Dating back to 10 days before, the Phoenix Suns have long been expected to sign unicorn big Bol Bol to further improve the depth in their rotation and add some size and versatility. John Gambadoro from Arizona Sports 98.7 continues to bat 1.000 on Suns reporting this summer:
I would not be surprised if the Phoenix Suns take a hard look and consider signing Bol Bol when he clears waivers. He is a good player with a lot of upside.— John Gambadoro (@Gambo987) July 6, 2023
Now on Sunday, the Suns made it happen:
ESPN Sources: Free agent F/C Bol Bol has agreed on a one-year deal with the Phoenix Suns. At 23, Bol had his best NBA season with Orlando: 9.1 points, 5.8 rebounds, 1.1 blocks in 21.5 minutes. Another developing talent to join a deepened bench rotation.— Adrian Wojnarowski (@wojespn) July 16, 2023
Bol adds to the litter of upside signings after most of the initial free agents were all aged around 25-26; Bol checks in at 23 and still improving. Only signed to a minimum deal (and a true one-year deal instead of some of those one-year-plus-a-player-option deals that many of the other free agents signed to), it’s a true low-risk, high-reward proposition.
To temper some expectations a little on the 7’2 220-pound talent, there are a few things worth pointing out:
- only a 29.3% three-point shooter over his career, including 26.5% on a career-high 113 attempts last season
- roughly a 2:3 assist-to-turnover ratio which is definitely not ideal, including a nearly 1:2 ratio on a career-high 69 assists last season
- averaged a career-high 1.2 blocks per game last season in 21.5 minutes, but fellow Suns signing Drew Eubanks averaged 1.3 blocks in 20.3 minutes
All this is to say he’s an exciting player because of the unique build and skillset, but he’s not going to blow you away statistically like you might think. He was a little more productive over the first third of last season when he started 32 out of the Orlando Magic’s first 37 games.
Over that stretch, which was the most run he’s gotten compared to any other period in his career, he averaged 12.0 points, 7.1 rebounds, and 1.6 blocks with a much more impressive 38.8% on 1.8 3PA, but that was still a rough stretch for the team, which started 13-24 even with a six-game win streak in there. Orlando would hit its stride later with Bol less involved.
Prior to spending last season in Orlando, Bol spent his first three seasons with the Denver Nuggets, albeit playing in just 53 games (starting only two), but the time spent in practice with Nikola Jokic could prove useful in both Bol’s development and the Suns’ potential matchup(s) against Jokic.

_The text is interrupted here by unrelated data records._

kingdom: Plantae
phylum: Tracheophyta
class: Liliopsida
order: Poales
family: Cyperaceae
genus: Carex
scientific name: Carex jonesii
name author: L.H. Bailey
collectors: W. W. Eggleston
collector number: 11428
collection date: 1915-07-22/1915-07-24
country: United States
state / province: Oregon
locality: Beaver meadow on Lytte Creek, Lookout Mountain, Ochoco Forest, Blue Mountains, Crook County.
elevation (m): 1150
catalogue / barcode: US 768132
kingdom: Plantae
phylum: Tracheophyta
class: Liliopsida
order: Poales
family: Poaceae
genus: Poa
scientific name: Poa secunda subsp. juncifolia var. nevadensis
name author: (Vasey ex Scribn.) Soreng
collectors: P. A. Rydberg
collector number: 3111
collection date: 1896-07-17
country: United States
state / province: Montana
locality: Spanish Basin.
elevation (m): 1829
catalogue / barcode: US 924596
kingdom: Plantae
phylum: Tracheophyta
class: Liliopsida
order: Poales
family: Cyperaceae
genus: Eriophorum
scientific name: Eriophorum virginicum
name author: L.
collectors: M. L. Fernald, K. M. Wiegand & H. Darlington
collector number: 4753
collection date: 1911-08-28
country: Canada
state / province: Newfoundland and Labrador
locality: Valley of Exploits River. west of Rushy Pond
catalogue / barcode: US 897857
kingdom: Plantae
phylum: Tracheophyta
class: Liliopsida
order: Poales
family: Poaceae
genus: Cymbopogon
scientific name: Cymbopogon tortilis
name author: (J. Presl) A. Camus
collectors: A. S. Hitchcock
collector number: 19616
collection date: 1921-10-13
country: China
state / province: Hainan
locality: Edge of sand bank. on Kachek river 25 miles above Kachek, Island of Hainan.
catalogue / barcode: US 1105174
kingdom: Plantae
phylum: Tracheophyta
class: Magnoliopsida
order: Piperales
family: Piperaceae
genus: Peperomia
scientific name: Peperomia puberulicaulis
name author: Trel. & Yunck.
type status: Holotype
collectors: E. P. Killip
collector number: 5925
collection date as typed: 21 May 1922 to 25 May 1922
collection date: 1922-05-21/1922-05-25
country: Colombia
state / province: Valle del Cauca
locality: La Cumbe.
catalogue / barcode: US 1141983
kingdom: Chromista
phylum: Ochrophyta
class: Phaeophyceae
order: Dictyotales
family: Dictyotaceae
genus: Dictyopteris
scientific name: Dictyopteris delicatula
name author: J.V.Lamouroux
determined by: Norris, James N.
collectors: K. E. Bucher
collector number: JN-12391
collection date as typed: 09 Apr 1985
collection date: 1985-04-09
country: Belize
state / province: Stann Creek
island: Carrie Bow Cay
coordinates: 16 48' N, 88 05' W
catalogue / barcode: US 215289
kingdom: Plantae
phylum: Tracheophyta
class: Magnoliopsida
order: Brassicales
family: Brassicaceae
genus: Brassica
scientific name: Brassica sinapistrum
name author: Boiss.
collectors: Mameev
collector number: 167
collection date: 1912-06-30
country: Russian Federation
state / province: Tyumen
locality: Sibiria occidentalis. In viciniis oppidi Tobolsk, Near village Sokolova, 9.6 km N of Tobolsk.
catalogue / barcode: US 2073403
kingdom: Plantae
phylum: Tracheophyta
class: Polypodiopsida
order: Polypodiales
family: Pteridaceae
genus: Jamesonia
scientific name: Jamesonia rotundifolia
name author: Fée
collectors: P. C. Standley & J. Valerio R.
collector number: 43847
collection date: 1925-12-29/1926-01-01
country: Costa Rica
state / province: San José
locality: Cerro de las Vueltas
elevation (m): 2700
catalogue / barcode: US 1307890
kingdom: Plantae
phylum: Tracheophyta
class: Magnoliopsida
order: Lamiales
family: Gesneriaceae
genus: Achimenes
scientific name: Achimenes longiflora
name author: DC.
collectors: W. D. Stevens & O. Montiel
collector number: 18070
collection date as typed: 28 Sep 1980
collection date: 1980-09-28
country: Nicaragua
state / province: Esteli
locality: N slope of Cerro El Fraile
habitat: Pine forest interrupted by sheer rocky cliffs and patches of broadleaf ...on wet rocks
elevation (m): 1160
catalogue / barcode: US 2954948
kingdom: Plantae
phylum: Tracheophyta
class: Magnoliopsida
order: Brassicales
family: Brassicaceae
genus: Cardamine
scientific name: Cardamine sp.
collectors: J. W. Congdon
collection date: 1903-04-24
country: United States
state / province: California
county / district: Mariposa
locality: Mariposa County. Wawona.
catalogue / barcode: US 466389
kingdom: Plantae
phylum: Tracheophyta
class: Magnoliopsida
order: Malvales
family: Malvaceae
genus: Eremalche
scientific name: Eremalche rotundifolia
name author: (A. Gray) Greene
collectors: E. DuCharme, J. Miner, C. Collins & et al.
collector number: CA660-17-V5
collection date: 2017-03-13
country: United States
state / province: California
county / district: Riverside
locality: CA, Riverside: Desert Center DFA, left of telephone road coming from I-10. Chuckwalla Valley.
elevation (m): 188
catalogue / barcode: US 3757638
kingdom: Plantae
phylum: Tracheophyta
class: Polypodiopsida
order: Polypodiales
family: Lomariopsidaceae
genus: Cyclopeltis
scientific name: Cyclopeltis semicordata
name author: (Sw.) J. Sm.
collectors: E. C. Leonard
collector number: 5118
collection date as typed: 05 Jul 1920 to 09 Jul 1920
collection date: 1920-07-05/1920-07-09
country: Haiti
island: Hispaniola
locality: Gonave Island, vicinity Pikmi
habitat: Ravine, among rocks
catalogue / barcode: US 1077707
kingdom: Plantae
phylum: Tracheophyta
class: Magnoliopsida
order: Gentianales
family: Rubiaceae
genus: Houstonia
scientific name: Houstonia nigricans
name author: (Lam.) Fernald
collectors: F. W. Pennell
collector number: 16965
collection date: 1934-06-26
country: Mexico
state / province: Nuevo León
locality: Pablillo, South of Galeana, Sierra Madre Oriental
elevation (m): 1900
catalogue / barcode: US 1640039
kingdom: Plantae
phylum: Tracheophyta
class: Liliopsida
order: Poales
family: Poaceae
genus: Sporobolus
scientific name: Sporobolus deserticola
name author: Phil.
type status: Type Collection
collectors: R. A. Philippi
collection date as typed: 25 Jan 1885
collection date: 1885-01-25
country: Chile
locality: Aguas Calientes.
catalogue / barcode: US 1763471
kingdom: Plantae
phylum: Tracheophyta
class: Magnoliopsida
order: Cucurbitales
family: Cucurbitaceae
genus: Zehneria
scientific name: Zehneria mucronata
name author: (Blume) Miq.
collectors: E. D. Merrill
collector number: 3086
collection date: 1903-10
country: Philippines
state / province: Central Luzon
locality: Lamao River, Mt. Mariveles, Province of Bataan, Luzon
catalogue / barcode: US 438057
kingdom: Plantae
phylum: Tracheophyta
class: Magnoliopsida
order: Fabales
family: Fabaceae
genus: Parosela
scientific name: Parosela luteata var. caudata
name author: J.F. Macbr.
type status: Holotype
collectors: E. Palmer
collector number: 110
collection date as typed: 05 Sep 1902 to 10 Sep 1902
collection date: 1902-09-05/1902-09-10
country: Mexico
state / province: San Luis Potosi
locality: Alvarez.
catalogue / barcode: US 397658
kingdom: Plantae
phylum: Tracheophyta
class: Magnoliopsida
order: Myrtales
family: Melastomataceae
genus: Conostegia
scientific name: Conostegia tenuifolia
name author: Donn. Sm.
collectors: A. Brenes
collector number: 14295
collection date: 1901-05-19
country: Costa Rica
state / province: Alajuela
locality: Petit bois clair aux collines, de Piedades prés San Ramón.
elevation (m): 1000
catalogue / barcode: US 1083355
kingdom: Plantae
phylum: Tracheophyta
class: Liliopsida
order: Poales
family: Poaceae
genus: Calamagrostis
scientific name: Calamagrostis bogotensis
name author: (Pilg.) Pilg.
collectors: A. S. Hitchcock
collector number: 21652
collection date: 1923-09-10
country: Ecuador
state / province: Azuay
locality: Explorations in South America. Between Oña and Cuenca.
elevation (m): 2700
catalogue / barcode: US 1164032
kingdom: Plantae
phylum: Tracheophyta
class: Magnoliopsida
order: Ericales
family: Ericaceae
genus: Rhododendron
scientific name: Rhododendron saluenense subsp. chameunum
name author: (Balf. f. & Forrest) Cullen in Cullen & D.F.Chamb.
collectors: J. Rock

Just looking at things on paper, if the Suns want to use Bol exclusively as a big, I would guess it would be as the third one in the rotation behind Deandre Ayton and Eubanks, but there’s certainly enough versatile promise that he could play alongside either of those guys as well, working as a helper and maybe even in triple-tower lineups that include Kevin Durant as well.
Worst-case scenario, Bol is the most overqualified 12th man in the league, and Suns should continue to hear praises — and eventually reap the benefits — of their replenished depth.